É possível se sentir acolhido (amado?) pelos poderes públicos? Há a possibilidade de me deslocar sem que isso seja um sacrifício? Posso caminhar à noite no meu bairro sem ser abordado por policiais? Posso ME DIVERTIR nesta cidade e não usá-la apenas de uma maneira "profissional"?
"Os grafites gritam...", diz a música. Já levantei essa bola num de meus primeiros posts...
A falta de cor, de paisagens naturais... E a falta de interesse dos "homens de cinza" em criar "coisas belas" e acessíveis aos habitantes da cidade. Não temos praia? Foda-se. Criemos coisas mais bonitas que a praia, porra!
EXISTE Amor em SP!
Nas eleições municipais de 2012 desenhou-se um cenário de filme de terror: José Serra e Celso Russomanno iriam para o 2º turno. A população teria que escolher entre a continuidade de administrações conservadoras voltadas a proibições e à segregação das classes mais pobres e um candidato picareta, ex-apresentador de programas apelativos na TV etc.
Surgiu então, um movimento - aparentemente apartidário - chamado "Amor Sim, Russomanno Não" que pregava a exclusão do candidato Russomanno (por vias democráticas, vale ressaltar) do 2º turno das eleições.
Em 5 de outubro de 2012, armou-se uma grande festa na recém-RE-inaugurada Praça Roosevelt, onde as pessoas vestiram a cor rosa e protestaram contra a aberração de um 2º turno Serra X Russomano. (me pareceu que não havia muitos PSDBistas lá...).
Pra mim, a festa foi um sucesso: jovens, velhos, crianças, cachorros, bêbados e, sobretudo, a "classe média" que voltou a frequentar o centro! Povoaram a nova Roosevelt fazendo política, música, teatro e, sobretudo, interagindo com a cidade num clima alegre e de paz!
Na rua, na praça... tudo na maior harmonia.

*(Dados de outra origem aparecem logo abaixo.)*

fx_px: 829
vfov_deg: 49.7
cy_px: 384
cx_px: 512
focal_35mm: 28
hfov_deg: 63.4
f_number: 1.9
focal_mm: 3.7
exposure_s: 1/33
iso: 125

(sim, meu celular tira fotos horríveis).
Não me pergunte o que era esse falo
cor-de-rosa... não decifrei.
Showzinho de rock no meio da calçada!
E, Russomanno não foi para o 2º turno.
Antes do embate final pela prefeitura de São Paulo entre Fernando Haddad e José Serra, houve, na mesma praça, outra manifestação. Intitulada "Existe Amor em SP" (diálogo saudável com a música do rapper Criolo) a manifestação-festival, "agitada" pelas redes sociais, contou com um show-protesto (grátis) com artistas como Gabi Amarantos, Karina Buhr, Emicida e o próprio Criolo, fechando a noite.

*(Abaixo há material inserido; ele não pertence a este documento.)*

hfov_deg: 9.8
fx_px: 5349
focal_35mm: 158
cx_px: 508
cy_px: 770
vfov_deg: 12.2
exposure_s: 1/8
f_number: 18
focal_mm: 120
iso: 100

Clamando por propostas melhores ao futuro da cidade, a manifestação levou milhares de pessoas à Roosevelt, no dia 21 de outubro de 2012. Foi outro sucesso. Pareceu-me mais partidária: anti-Serra, anti-continuísmo.

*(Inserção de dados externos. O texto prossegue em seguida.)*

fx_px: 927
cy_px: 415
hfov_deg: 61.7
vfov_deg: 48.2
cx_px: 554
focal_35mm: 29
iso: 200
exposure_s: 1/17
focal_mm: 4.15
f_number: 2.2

Mas, mostrou que o paulistano também pode fazer política na rua. E o paulistano carece de convivência urbana, repudia o mal uso dos espaços públicos e quer amar (e ser amado) por sua cidade!
Achei foda.
Tudo isso pra dizer que o novo prefeito de Sampa tomou posse ontem. Fernando Haddad gosta de Beatles e queria ser Paul McCartney. Bom sinal.
Já me iludi muito com política. Hoje, não confio mais em partido nenhum.
Mas, em seu discurso, Haddad disse que "Existe Amor em SP". Será que não é o começo para que as coisas comecem a mudar? Eu vou acreditar de novo. Eu não desisto...
Boa sorte , SAMPA!
Obs: Kassab, suma de nossas vidas. Pra sempre.